National Health Insurance
|National Health Insurance Scheme|
|Jurisdiction||Republic of Ghana|
|Parent agency||Parliament of Ghana|
Ghana has a universal health care system, National Health Insurance Scheme (NHIS), and until the establishment of the National Health Insurance Scheme, many people died because they did not have money to pay for their health care needs when they were taken ill. The system of health which operated prior to the establishment of the NHIS was known as the "Cash and Carry" system. Under this system, the health need of an individual was only attended to after initial payment for the service was made. Even in cases when patients had been brought into the hospital on emergencies, it was required that money was paid at every point of service delivery. When the country returned to democratic rule in 1992, its health care sector started seeing improvements in terms of:
- Service delivery
- Human resource improvement
- Public education about health condition
even with these initiatives in place, many still could not access health care services because of the cash and carry system.
The idea for the National Health Insurance Scheme (NHIS) in Ghana was conceived by former president John Kufuor who when seeking the mandate of the people in the 2000 elections, promised to abolish the “cash and carry system” of health delivery. Upon becoming president, former president Kufuor pushed through his idea of getting rid of “cash and carry” and replacing it with an equitable insurance scheme that ensured that treatment was provided first before payment. In 2003, the scheme was passed into law. Under the law, there was the establishment of National Health Insurance Authority which licenses, monitors and regulates the operation of health insurance schemes in Ghana. Like many countries in the world, Ghana's health insurance was fashioned out to meet specific needs of its citizens. Since its inception, the country's health facilities have seen constant rise in patient numbers and a considerable reduction in deaths.
According to the World Health Organization, the most common diseases in Ghana include those endemic to sub-Saharan African countries, particularly: cholera, typhoid, pulmonary tuberculosis, anthrax, pertussis, tetanus, chicken pox, yellow fever, measles, infectious hepatitis, trachoma, malaria, HIV and schistosomiasis.
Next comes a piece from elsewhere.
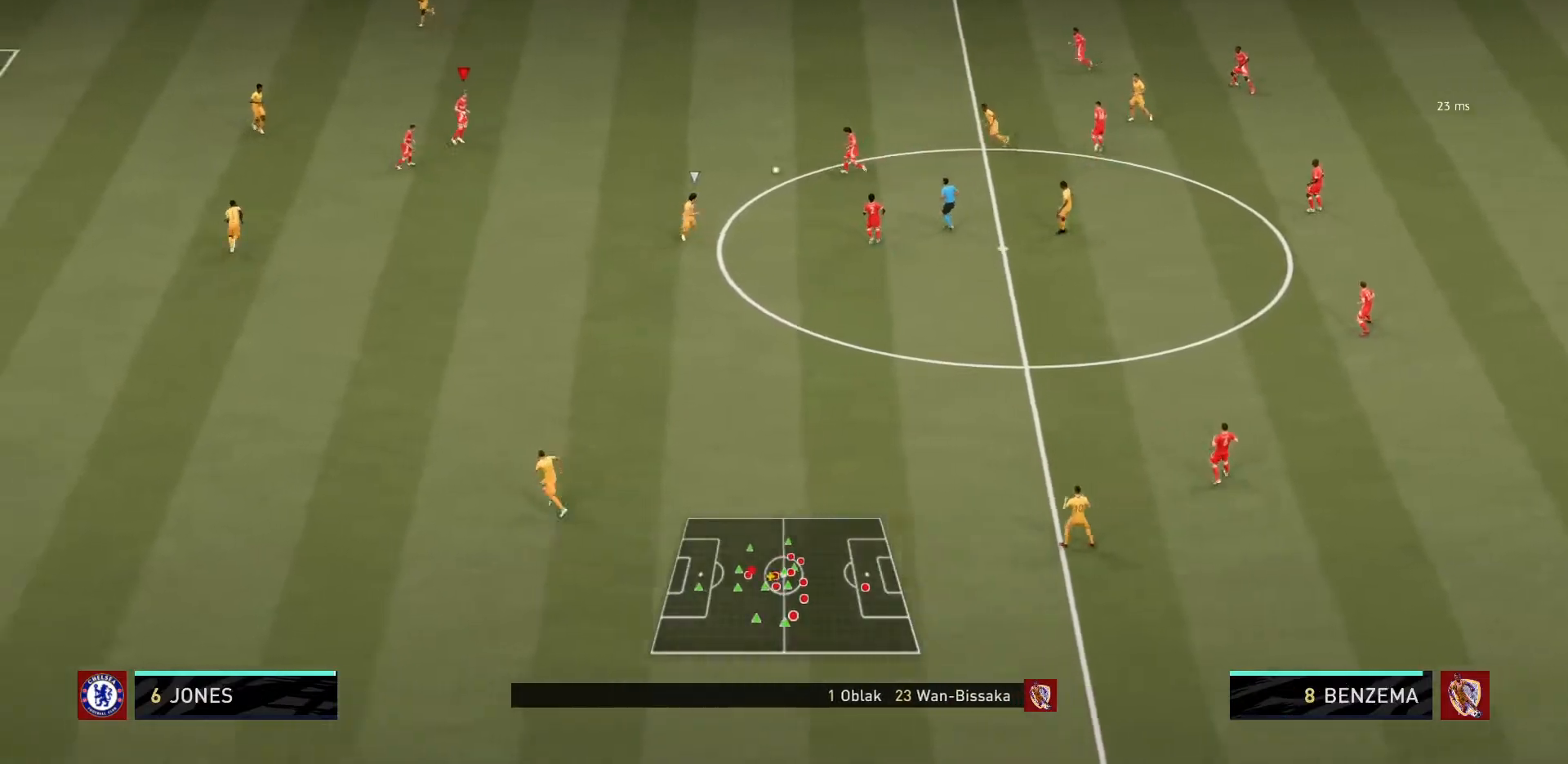
Gameplay with a controller (PlayStation layout); each line is a JSON object with the inputs held at the frame after it. "events" lists button and stick changes between this image and that frame as [ms after this image, input, new state], when the widget could be followed in between. Not read: L3 R3.
{"buttons": [], "left_stick": "down-left", "right_stick": "center", "events": [[34, "left_stick", "center"], [401, "left_stick", "down-left"]]}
Though not as common, other regularly treated diseases include dracunculiasis, dysentery, river blindness or onchocerciasis, several kinds of pneumonia, dehydration, venereal diseases, and poliomyelitis.
In 1994, the WHO reported malaria and measles were the most common causes of premature death. In 1994, 70 percent of deaths in children under five were caused by an infection compounded by malnutrition. A 2011 report by the Ghana Health Service said that malaria was the primary cause of morbidity and about 32.5 percent of people admitted to Ghanaian medical facilities were admitted because of malaria.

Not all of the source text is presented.